Petra Pollak, eine schlanke, energische Person, nach den Backmühen des Nachmittages mit einer etwas zerzausten Frisur und expressionistischen Sahne- und Schokospritzern auf der umgehängten Bäckerschürze, lächelte ihr fröhliches Stiefmütterchenlächeln und warf noch einmal blitzende Blicke in die Runde. Sie wollte die Spannung noch etwas ausreizen. Die Teilnehmer des touristischen Einsteigerkurses „Schwarzwälder Kirschtorten selbst backen“ standen erwartungsvoll um sie herum und hielten brav wie Internatskinder bei der Essensausgabe ihre Kuchenteller vor sich.
Das war diesmal sowieso eine seltsame Runde gewesen. Wer wollte alles bei der Kurverwaltung lernen, wie man eine Schwarzwälder Kirschtorte backt? Ein älteres holländisches Touristenehepaar. Er sprach „Schwarzwälder Kirschtorte“ aus wie „Schwauwouwou Kiss-Dourtte“, und es klang, als kaue er an einem alten Wohnmobilreifen. Seine Frau hatte während des Kurses gar nichts gesagt, sondern immerzu nur ihre Finger sowie alle greifbaren Messer, Löffel, Rührer und Schneebesen abgeschleckt, sehr zum Ärger aller übrigen Kursteilnehmer, die in Folge dieser Unsitte mit dem Geschirrwaschen fast nicht mehr nachgekommen waren.
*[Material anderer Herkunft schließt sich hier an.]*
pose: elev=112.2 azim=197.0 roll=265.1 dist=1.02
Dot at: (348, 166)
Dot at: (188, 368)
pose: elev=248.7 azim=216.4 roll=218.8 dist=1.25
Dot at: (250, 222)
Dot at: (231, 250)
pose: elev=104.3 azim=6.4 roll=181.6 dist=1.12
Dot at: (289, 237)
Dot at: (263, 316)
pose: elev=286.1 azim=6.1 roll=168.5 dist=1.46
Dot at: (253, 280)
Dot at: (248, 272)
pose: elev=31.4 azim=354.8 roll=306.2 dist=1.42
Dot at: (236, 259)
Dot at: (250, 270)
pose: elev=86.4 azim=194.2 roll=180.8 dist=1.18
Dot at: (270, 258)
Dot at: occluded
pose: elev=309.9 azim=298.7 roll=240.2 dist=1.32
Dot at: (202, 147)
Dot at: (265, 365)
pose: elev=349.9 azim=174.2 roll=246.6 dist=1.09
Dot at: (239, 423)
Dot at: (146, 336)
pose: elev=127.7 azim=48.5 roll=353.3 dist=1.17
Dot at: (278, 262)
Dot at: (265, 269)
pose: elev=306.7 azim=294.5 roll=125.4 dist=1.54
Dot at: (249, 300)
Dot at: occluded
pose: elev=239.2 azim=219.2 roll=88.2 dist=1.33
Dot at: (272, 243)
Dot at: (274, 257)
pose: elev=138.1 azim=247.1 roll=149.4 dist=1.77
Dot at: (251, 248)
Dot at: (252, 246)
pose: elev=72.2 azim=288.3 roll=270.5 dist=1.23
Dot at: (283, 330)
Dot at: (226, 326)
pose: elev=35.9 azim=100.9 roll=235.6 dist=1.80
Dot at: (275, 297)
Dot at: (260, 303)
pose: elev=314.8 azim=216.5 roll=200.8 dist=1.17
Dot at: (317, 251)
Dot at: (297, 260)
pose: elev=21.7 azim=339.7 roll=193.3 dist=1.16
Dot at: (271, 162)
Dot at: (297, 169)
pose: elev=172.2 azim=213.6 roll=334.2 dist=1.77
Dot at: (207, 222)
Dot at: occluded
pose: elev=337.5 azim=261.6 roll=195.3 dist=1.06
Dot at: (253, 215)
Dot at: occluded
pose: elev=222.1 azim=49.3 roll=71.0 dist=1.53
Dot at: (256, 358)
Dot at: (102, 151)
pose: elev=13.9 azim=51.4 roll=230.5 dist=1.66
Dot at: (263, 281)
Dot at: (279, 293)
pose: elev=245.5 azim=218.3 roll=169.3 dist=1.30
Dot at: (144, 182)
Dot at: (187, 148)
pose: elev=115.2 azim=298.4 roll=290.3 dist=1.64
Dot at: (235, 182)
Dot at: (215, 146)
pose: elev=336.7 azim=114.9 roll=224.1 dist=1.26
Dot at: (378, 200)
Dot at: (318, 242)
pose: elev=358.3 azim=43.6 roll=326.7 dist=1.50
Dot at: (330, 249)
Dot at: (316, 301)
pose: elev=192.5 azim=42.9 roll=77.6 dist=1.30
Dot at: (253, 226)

Dann hatten zwei Lenzkircher Hausfrauen teilgenommen, die alles besser wussten. Petra Pollack kannte sie bereits, sie kamen zu jedem Kirschtortenkurs und wussten immer alles besser.
Außerdem als ganz illustrer Teilnehmer Burkhard Knospe, der Chef des größten, erfolgreichsten und bekanntesten Lenzkircher Industrieunternehmens, der TestoAG. Er war nicht alleine erschienen, sondern mit zwei Entwicklungsingenieuren aus seinem Hause, Patrick Schwörer, einem rustikalen, breit gebauten Einheimischen, der sich als besonderes Talent beim Steifschlagen der Sahne erwiesen hatte, sowie mit Jens Amberg, einem jungen und etwas blassen Intellektuellen, der sich sehr bescheiden im Hintergrund gehalten hatte und eigentlich nur durch eine extrovertiert lila-gestreifte Krawatte aufgefallen war, die partout nicht zum rot-weiß karierten Hemd passen wollte. Die drei Testo-Männer hatten zum Gelingen des Kirchstortenkurses herzlich wenig beigetragen, sondern eigentlich nur gestört, weil sie ständig irgendwelche Thermometer, Sensoren und Schläuche in die Sahne und die Kuvertüre gesteckt und sich dabei eifrig Notizen gemacht hatten.